Sebagai sebuah negara maritim, dunia kelautan Indonesia rupanya masih menyimpan segudang permasalahaan. Salah satu yang menonjol adalah mahalnya harga kapal kayu bagi para nelayan. Penggunaan kayu yang semakin terbatas ketersediaannya, ongkos produksi yang melonjak akibat minimnya efisiensi, serta mahalnya biaya impor menjadi beberapa faktor yang menyebabkan harga kapal nelayan di Indonesia menjadi tinggi. 

Kapal berbahan dasar baja dinilai lebih ramah lingkungan karena tidak merusak hutan, lebih tahan lama, dan rangkanya masih bisa didaur ulang saat sudah tidak terpakai. (Sumber foto: Juragankapal.co.id)
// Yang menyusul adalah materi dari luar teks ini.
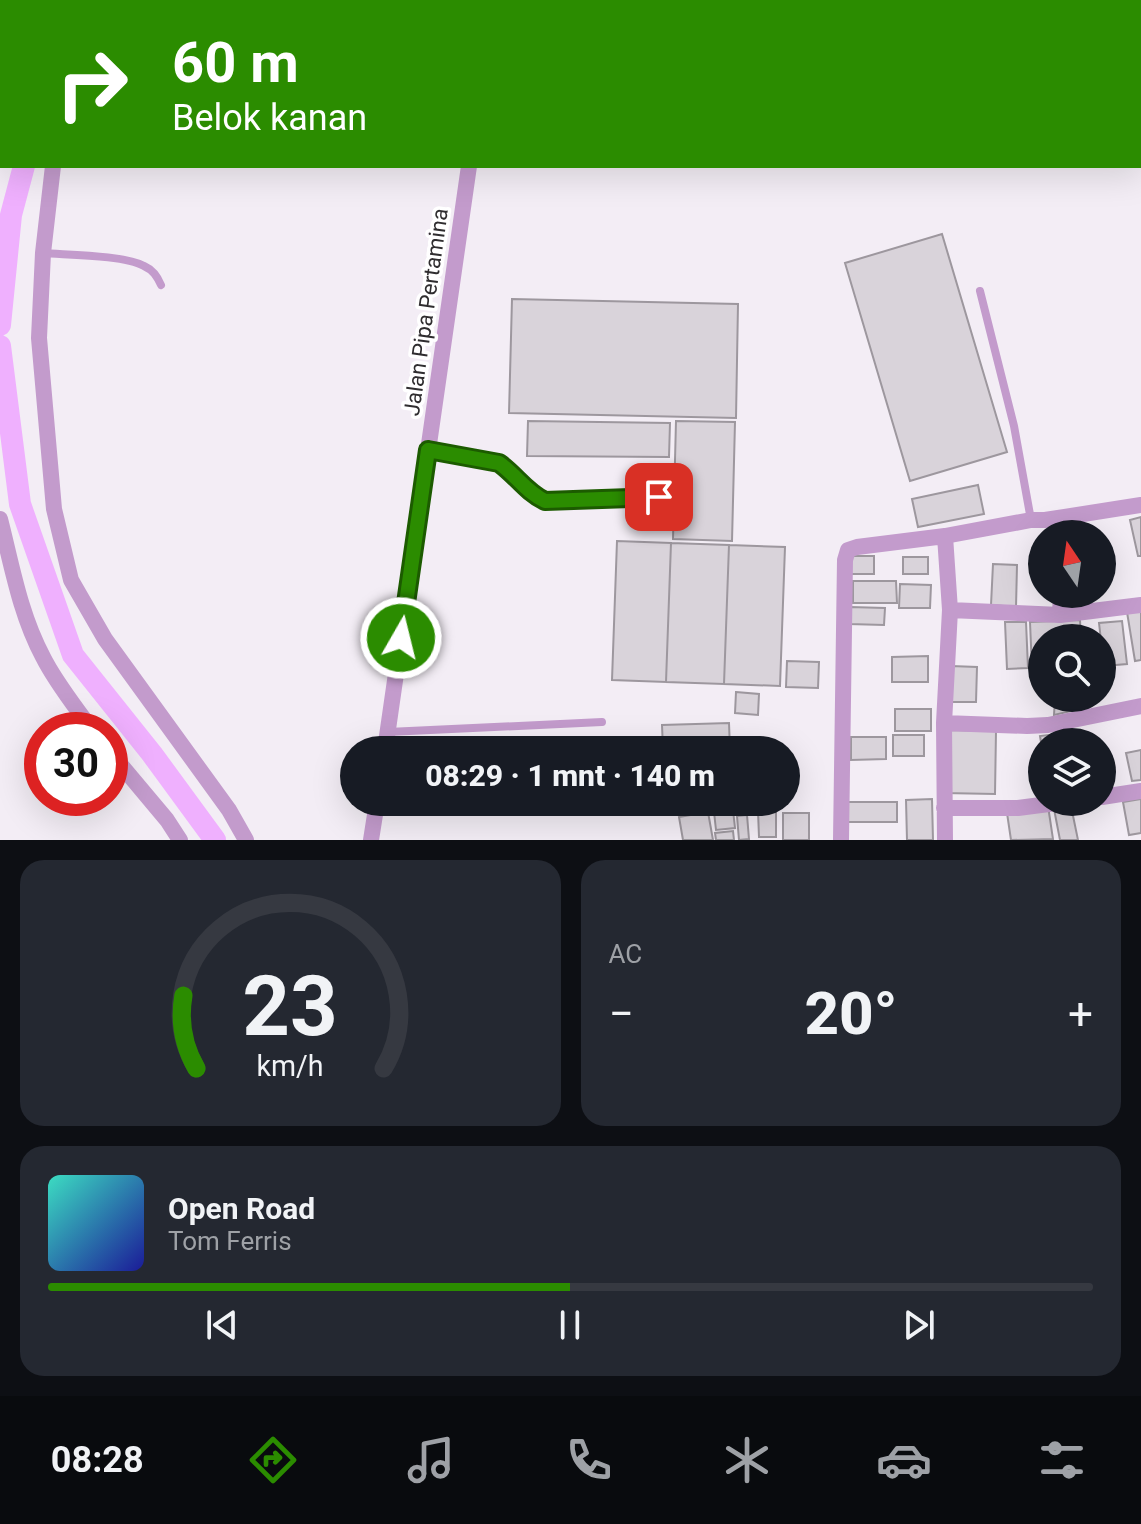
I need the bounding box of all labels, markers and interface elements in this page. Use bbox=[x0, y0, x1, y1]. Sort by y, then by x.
text: 60 m bbox=[172, 30, 299, 96]
icon: right bbox=[40, 32, 144, 136]
text: Belok kanan bbox=[172, 97, 367, 139]
street label: Jalan Pipa Pertamina bbox=[399, 207, 453, 417]
pin bbox=[625, 463, 693, 531]
icon: arrive bbox=[637, 475, 681, 519]
north arrow bbox=[1028, 520, 1116, 608]
map controls bbox=[1028, 520, 1116, 816]
position arrow bbox=[359, 596, 443, 680]
button: search bbox=[1028, 624, 1116, 712]
speed limit sign: 30 bbox=[24, 712, 128, 816]
button: layers bbox=[1028, 728, 1116, 816]
text: 08:29 · 1 mnt · 140 m bbox=[425, 758, 715, 793]
text: AC bbox=[609, 939, 642, 969]
text: 23 bbox=[243, 958, 338, 1055]
text: 20° bbox=[804, 978, 897, 1049]
text: − bbox=[609, 988, 634, 1040]
text: + bbox=[1068, 988, 1093, 1040]
text: km/h bbox=[257, 1049, 324, 1083]
text: Open Road bbox=[168, 1191, 315, 1226]
text: Tom Ferris bbox=[168, 1226, 292, 1256]
icon: previous bbox=[200, 1303, 244, 1347]
icon: pause bbox=[548, 1303, 592, 1347]
icon: next bbox=[897, 1303, 941, 1347]
icon: directions bbox=[245, 1432, 301, 1488]
icon: music bbox=[403, 1432, 459, 1488]
icon: phone bbox=[561, 1432, 617, 1488]
icon: climate bbox=[719, 1432, 775, 1488]
icon: car bbox=[876, 1432, 932, 1488]
icon: filters bbox=[1034, 1432, 1090, 1488]
text: 08:28 bbox=[51, 1439, 144, 1481]

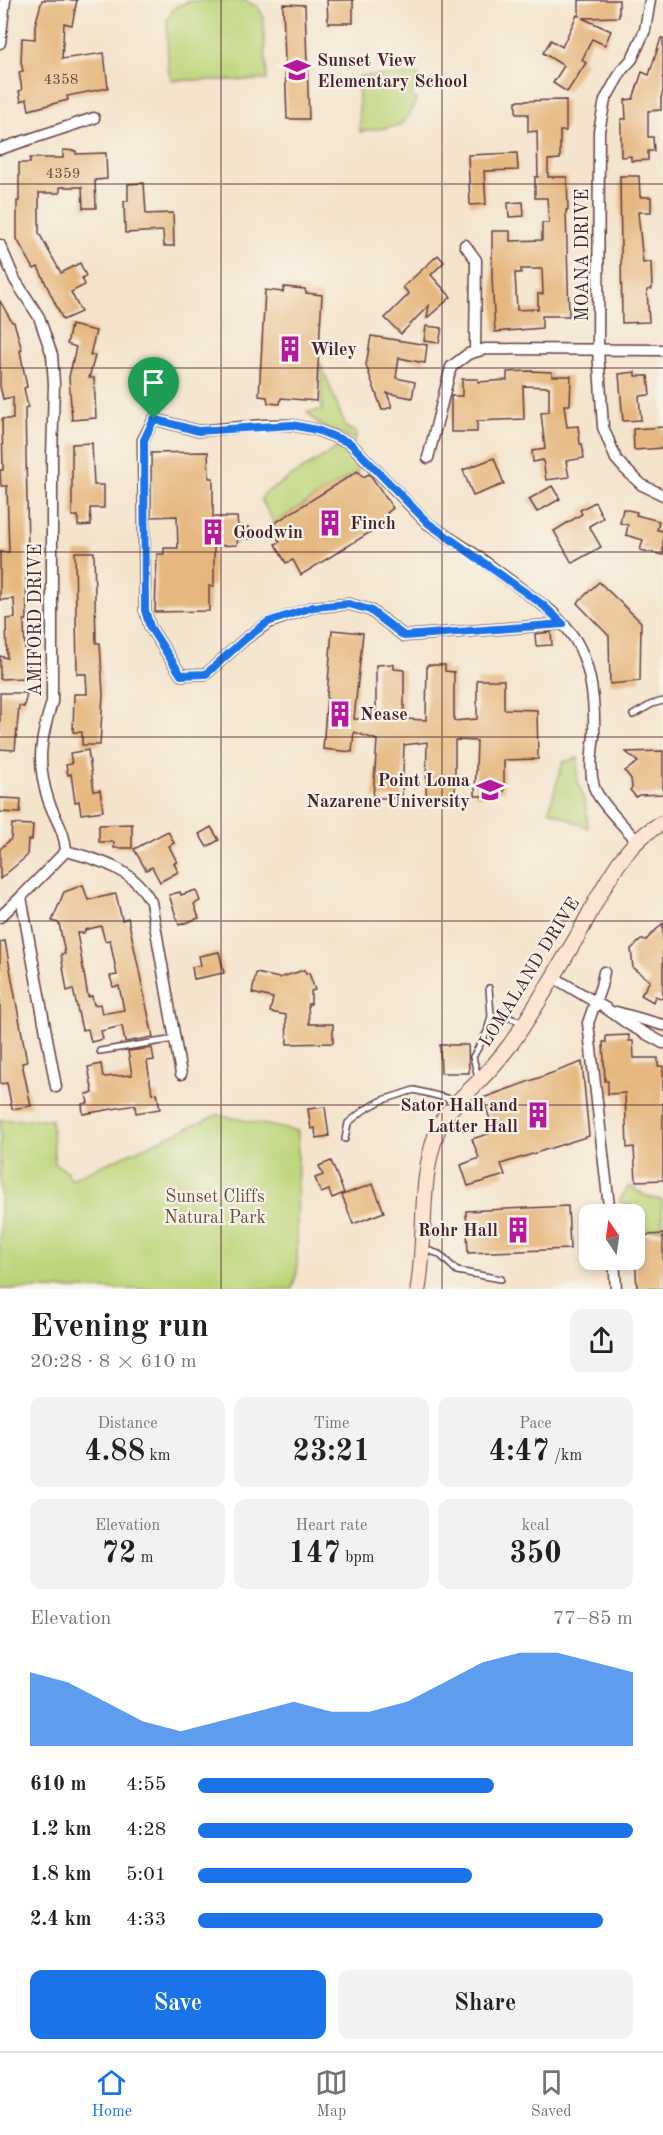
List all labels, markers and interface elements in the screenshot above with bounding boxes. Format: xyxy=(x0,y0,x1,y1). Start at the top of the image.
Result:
place label: Sunset View Elementary School xyxy=(317,52,468,91)
school or university icon: Sunset View Elementary School xyxy=(282,55,312,85)
house number: 4358 xyxy=(44,73,78,88)
house number: 4359 xyxy=(46,167,80,182)
street label: MOANA DRIVE xyxy=(574,189,592,321)
building icon: Wiley xyxy=(275,334,305,364)
place label: Wiley xyxy=(310,341,357,359)
pin xyxy=(128,357,179,419)
icon: arrive xyxy=(137,366,170,399)
building icon: Finch xyxy=(315,508,345,538)
place label: Finch xyxy=(350,515,396,533)
building icon: Goodwin xyxy=(198,517,228,547)
place label: Goodwin xyxy=(233,524,303,542)
street label: AMIFORD DRIVE xyxy=(27,544,45,697)
building icon: Nease xyxy=(325,699,355,729)
place label: Nease xyxy=(360,706,408,724)
place label: Point Loma Nazarene University xyxy=(306,772,470,811)
school or university icon: Point Loma Nazarene University xyxy=(475,775,505,805)
street label: LOMALAND DRIVE xyxy=(476,895,583,1050)
place label: Sator Hall and Latter Hall xyxy=(400,1097,518,1136)
building icon: Sator Hall and Latter Hall xyxy=(523,1100,553,1130)
park label: Sunset Cliffs Natural Park xyxy=(164,1188,266,1227)
north arrow xyxy=(579,1204,645,1270)
map controls xyxy=(579,1204,645,1270)
building icon: Rohr Hall xyxy=(503,1215,533,1245)
place label: Rohr Hall xyxy=(418,1222,498,1240)
button: share xyxy=(570,1309,633,1372)
text: Evening run xyxy=(30,1311,209,1344)
text: 20:28 · 8 × 610 m xyxy=(30,1352,197,1372)
text: Distance xyxy=(97,1416,158,1432)
text: Time xyxy=(314,1416,349,1432)
text: Pace xyxy=(519,1416,552,1432)
text: 4.88 xyxy=(84,1437,145,1467)
text: 23:21 xyxy=(293,1437,371,1467)
text: 4:47 xyxy=(489,1437,549,1467)
text: km xyxy=(145,1448,171,1464)
text: /km xyxy=(549,1448,582,1464)
text: Elevation xyxy=(95,1518,160,1534)
text: Heart rate xyxy=(296,1518,367,1534)
text: kcal xyxy=(522,1518,549,1534)
text: 72 xyxy=(102,1539,136,1569)
text: 147 xyxy=(289,1539,341,1569)
text: 350 xyxy=(509,1539,562,1569)
text: m xyxy=(136,1550,154,1566)
text: bpm xyxy=(341,1550,374,1566)
text: Elevation xyxy=(30,1609,111,1629)
text: 77–85 m xyxy=(553,1609,633,1629)
text: 610 m xyxy=(30,1775,86,1795)
text: 4:55 xyxy=(126,1775,166,1795)
text: 1.2 km xyxy=(30,1820,92,1840)
text: 4:28 xyxy=(126,1820,166,1840)
text: 1.8 km xyxy=(30,1865,92,1885)
text: 5:01 xyxy=(126,1865,166,1885)
text: 2.4 km xyxy=(30,1910,92,1930)
text: 4:33 xyxy=(126,1910,166,1930)
button: Save xyxy=(30,1970,326,2039)
button: Share xyxy=(338,1970,633,2039)
tab: Home xyxy=(91,2066,132,2122)
tab: Map xyxy=(315,2066,348,2122)
tab: Saved xyxy=(531,2066,572,2122)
Adi Lingson dan ketiga temannya menjawab permasalahan tersebut dengan menciptakan kapal nelayan berpelat datar dan berbahan dasar baja. Alasannya, pelat kapal yang datar dinilai lebih stabil saat berada di lautan. Selain itu, penggunaan baja juga menurunkan manufacturing cost kapal sebanyak 50% serta mempersingkat proses pengerjaannya menjadi sebulan saja. 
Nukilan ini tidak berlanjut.